The balance between story and action is a personal choice. you are your number one reader. I enjoy writing the parts of the story that lead the character from one part of the adventure to the other. I also know that when reading a story, it has to be well written for me to go through a lot of plot to "get to the good stuff".

If you aren't having a good time writing it, maybe you need to cut away at it. I have started to write more Vignettes, so I don't need to create a big plot to carry a story. For example I have written a full story with Lady Peasoup taking on Batgirl. It was fun to write, and is a complete story, but really took months to do. When I wanted to write about Lady Prudence getting Batgirl in the Dungeon of Fogg Place, I really just cut to the chase and wrote the gloating villainess and the description of the peril. I've done the same with other perils, Lotus and the oil vat and Nora Clavicle going one on one with Batgirl. I am sure there are people that say they would prefer a whole story and other that are happy just for the shorty.

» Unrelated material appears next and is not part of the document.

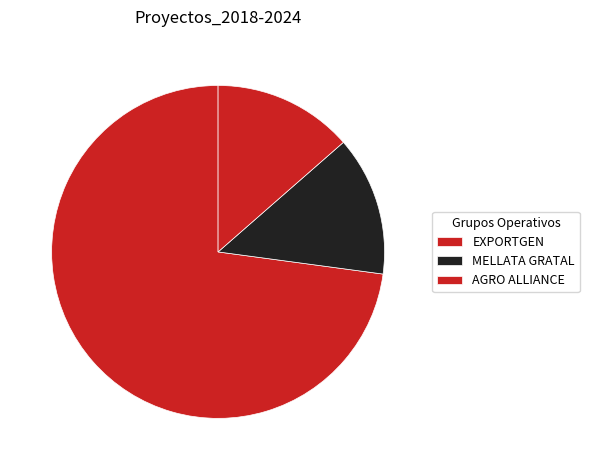

Which slice is the largest?

EXPORTGEN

One of the hardest parts of editing is cutting what doesn't belong. Nothing worse than reading what you wrote and saying it doesn't work. One of the advantages of writing a story about Batgirl or some other heroine is that you don't have to do a lot of world building in the story. The villain of the week doesn't have to explain why they aren't going to just shoot Batgirl , Supergirl or WW and dump the body. It is something the reader already understands about the characters. Catwoman already is the readers mind of how she looks and how she acts, so you can just pick it up from there.

My OC stories tend to be much bigger projects, but is some ways, they are more interesting to write, because I get to create the rules for them. Bridgett Bonds is a rock singer and the villains have to trick her into situations where her life is in danger. Danger Babe is a crime fighter, and her Evil Crime Lord step-aunt has put a million dollar bounty on her head, but only if she get killed in a perversely sexual death trap. I get more to set the rules, for the universe, but it is a bigger investment of writing.